Malgré son affluence record, la tour Eiffel fait face à une crise financière persistante

Symbole emblématique de Paris et attraction touristique majeure, la tour Eiffel connaît pourtant de sérieuses difficultés financières. Malgré une fréquentation en hausse, ses comptes restent fragiles, en raison notamment de lourds investissements et d’une hausse des coûts.

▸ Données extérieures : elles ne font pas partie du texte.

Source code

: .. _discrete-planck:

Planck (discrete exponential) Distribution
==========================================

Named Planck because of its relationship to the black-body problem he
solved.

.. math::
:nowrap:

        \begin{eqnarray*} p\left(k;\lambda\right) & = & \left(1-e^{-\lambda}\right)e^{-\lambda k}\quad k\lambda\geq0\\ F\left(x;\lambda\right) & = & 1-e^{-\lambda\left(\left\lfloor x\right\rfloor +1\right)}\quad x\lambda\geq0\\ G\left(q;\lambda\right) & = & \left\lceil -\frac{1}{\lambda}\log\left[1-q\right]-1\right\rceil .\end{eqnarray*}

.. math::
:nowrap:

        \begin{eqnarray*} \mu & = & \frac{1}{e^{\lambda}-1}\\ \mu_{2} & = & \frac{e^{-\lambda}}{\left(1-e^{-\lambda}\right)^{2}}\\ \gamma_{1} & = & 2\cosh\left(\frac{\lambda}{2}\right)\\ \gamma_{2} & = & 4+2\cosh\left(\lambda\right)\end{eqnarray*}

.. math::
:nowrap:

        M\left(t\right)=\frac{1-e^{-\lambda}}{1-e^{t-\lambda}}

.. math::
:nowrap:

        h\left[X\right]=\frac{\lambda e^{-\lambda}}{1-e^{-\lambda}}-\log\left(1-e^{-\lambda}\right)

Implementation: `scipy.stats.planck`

Vue de la tour Eiffel pendant les JO 2024
Image d'illustration. Vue de la tour Eiffel pendant les JO 2024 — ADN

Tl;dr

  • Pertes financières majeures pour la tour Eiffel depuis 2020.
  • Rénovations et salaires alourdissent le budget de la SETE.
  • Hausse du prix des billets pour combler le déficit.

Des comptes dans le rouge malgré l’affluence

Alors que la tour Eiffel a accueilli quelque 6,3 millions de visiteurs en 2024, ses finances peinent à suivre. Selon un récent rapport de la Chambre régionale des comptes d’Île-de-France, les pertes cumulées par la Société d’exploitation de la tour Eiffel (SETE) sur la période 2020-2024 atteignent la somme vertigineuse de 305 millions d’euros. Une situation paradoxale pour ce symbole parisien mondialement reconnu, dont l’attractivité n’a pourtant pas suffi à compenser les effets dévastateurs de la pandémie.

Dépenses imprévues et chantiers complexes

Au-delà de la baisse de fréquentation – inférieure de 10,66 millions de personnes aux projections initiales, engendrant un manque à gagner de plus de 155 millions d’euros –, c’est l’entretien même du monument qui plombe les finances. La dernière campagne de peinture, retardée quatorze ans durant, a aggravé les problèmes de corrosion et généré d’importants surcoûts, comme l’a souligné l’architecte Boris Weliachew. D’autres postes budgétaires pèsent lourd : citons notamment le remplacement coûteux de l’ascenseur Nord – dont les réparations ont été renchéries par des erreurs techniques découvertes en cours de route. Les auteurs du rapport précisent d’ailleurs que « les pannes affectent en moyenne 16,9 % des jours d’ouverture du site entre 2016 et 2018 ».

Ressources humaines : un modèle contesté

Le volet social n’échappe pas aux critiques. Depuis 2020, la masse salariale s’est envolée (+31 %), tandis que le salaire moyen progressait de 17 %. La politique généreuse en matière de rémunération et primes interroge : certains avantages ne seraient pas systématiquement conditionnés à une prestation effective. Autre point sensible : le maintien d’un nombre élevé de caissiers malgré le développement des ventes en ligne, justifié par le président de la SETE dans un souci « d’améliorer le parcours des visiteurs et réduire leur temps d’attente ».

Nouvelles recettes espérées… mais suffisantes ?

Face à cette équation difficile, une mesure phare a été adoptée dès juin 2024 : l’augmentation du tarif du billet (+29 %). La municipalité espère ainsi récolter près de 139 millions d’euros supplémentaires avant 2031 grâce à cette décision. Mais ce coup d’accélérateur financier suffira-t-il à redresser durablement la barre pour l’un des monuments les plus emblématiques au monde ? L’avenir dira si ces choix permettront enfin à la tour Eiffel de retrouver sa stabilité économique sans sacrifier son attractivité.